Perhaps more to the point, companies developing established TCR-T technology are emphasizing the need to develop multiple clinical programs in parallel, many of which may be effective each across multiple tumor types. Indeed, pipelines of immatics and Anocca are comprised of multiple programs involving similar products that differ only with the antigens recognized by their TCRs. Another means to wresting value from TCR-T therapies is that of building upon existing product candidates with incorporation of additional enabling modifications, as exemplified by GSK and Adaptimmune.  Notably, both of these companies are also doubling down on their product candidates by expanding reach across multiple tumor types (e.g., GSK’s efforts to go beyond sarcoma into NSCLCAdaptimmune’s efforts to expand beyond sarcoma into ovarian cancer).

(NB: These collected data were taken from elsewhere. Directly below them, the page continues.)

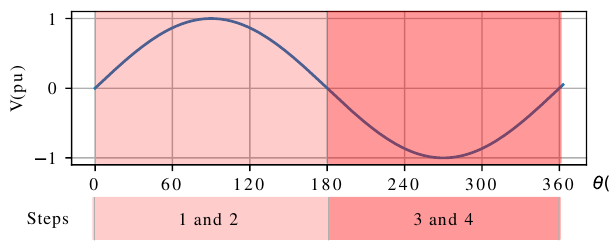
Figure 4. Steps of operation in each half cycle of R load voltage.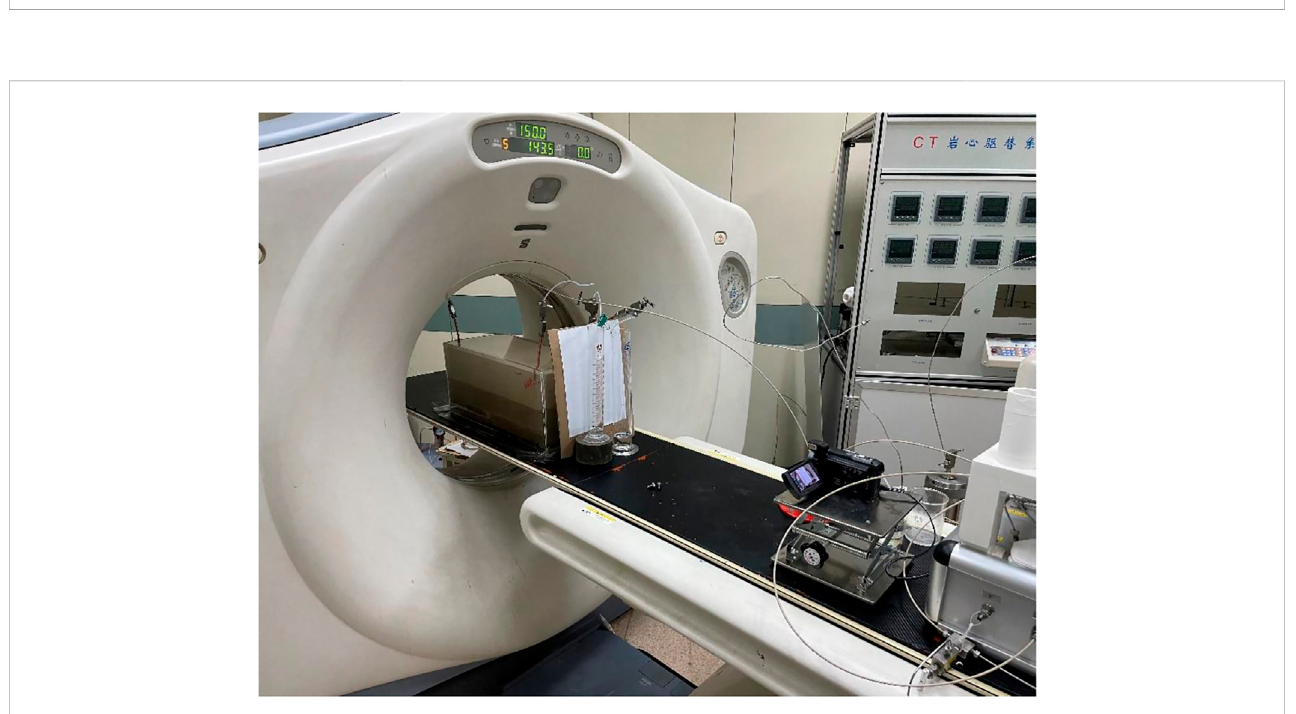
FIGURE 2 Physical modelling platform for mechanism study on development adjustment strategy of heterogeneous thick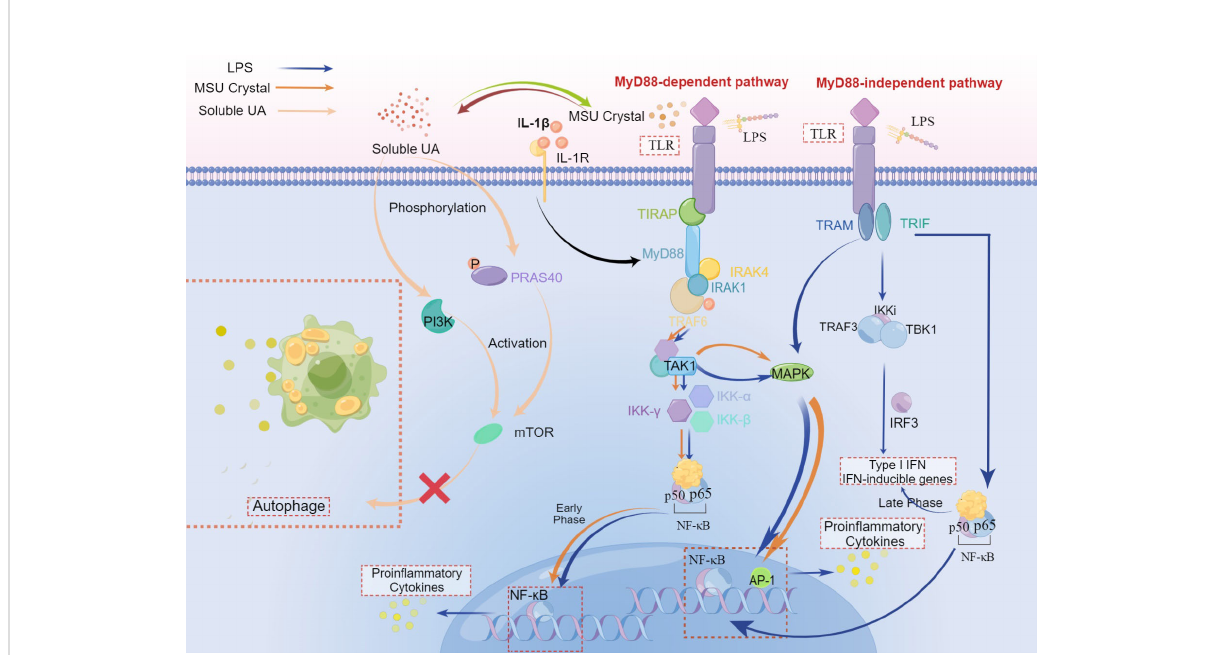
FIGURE 3 The crosstalk of LPS, MSU crystal, and soluble UA in immune-in fl ammatory signal pathway. Both MSU crystal and LPS could activate TLRs to recruit TIRAP and MyD88. The stimulation of MyD88 molecule by ligands primes the interaction of MyD88 and IRAK-4, which allows IRAK-1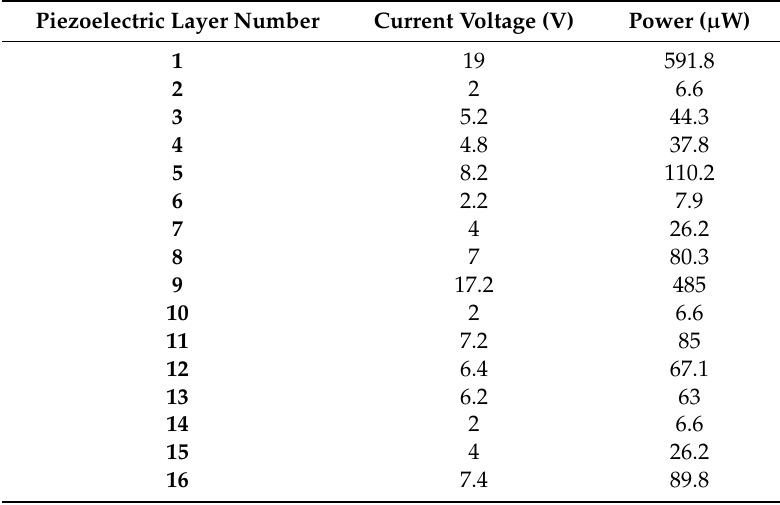
Table 2. The peak power of all 16 piezoelectric layers.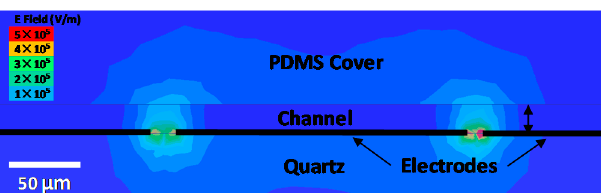
Figure 5. Distribution of electric field simulated at 5 GHz along the cross section through the protrusion in the ground electrode as indicated by A’–A” in Figure 1c, with DI water in the microfluidic channel. The field is stronger on the right side because of the protrusion.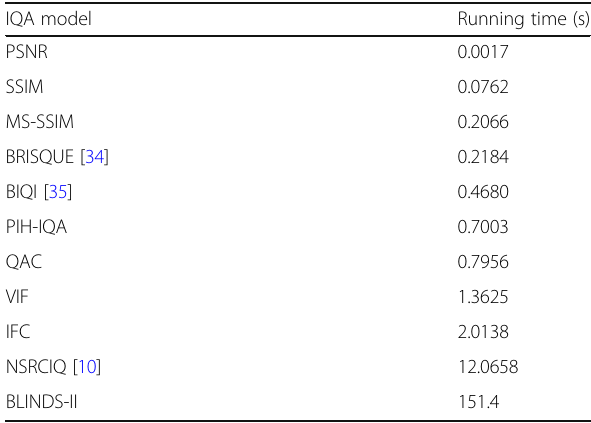
Table 3 Running time of the IQA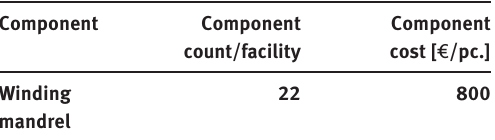
Table 6 Necessary tool costs per winding machine — all components are assumed to be replaced one time during manufacturing time.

CAR-based companies are not, of course, standing still or willing to accept CD19 and BCMA as the beginning and end of their story. The diversity of variations on the CAR-based theme is simply staggering, and we are finally seeing a slow-down in the number of new programs against these validated but overcrowded targets. That said, T-cell biology is nuanced, and a modification to something so fundamental as antigen-recognition and downstream activation pushes it away from evolution-honed activity.  Such a strategy must somehow be compensated for if CAR-based products are to achieve potent, safe, and durable remissions in the clinic. The corollary to this is that we must develop capabilities of understanding how immunity works within the human host. Yes, many modifications are being piloted. And yes, some of them may work. On the other hand, there may not be sufficient funds, even in this space where funds have been plentiful, to support trialing of enough approaches before any emerge with clinical performance sufficient to justify their costs. Unless such costs can be brought down, that is. But that’s a topic for another post.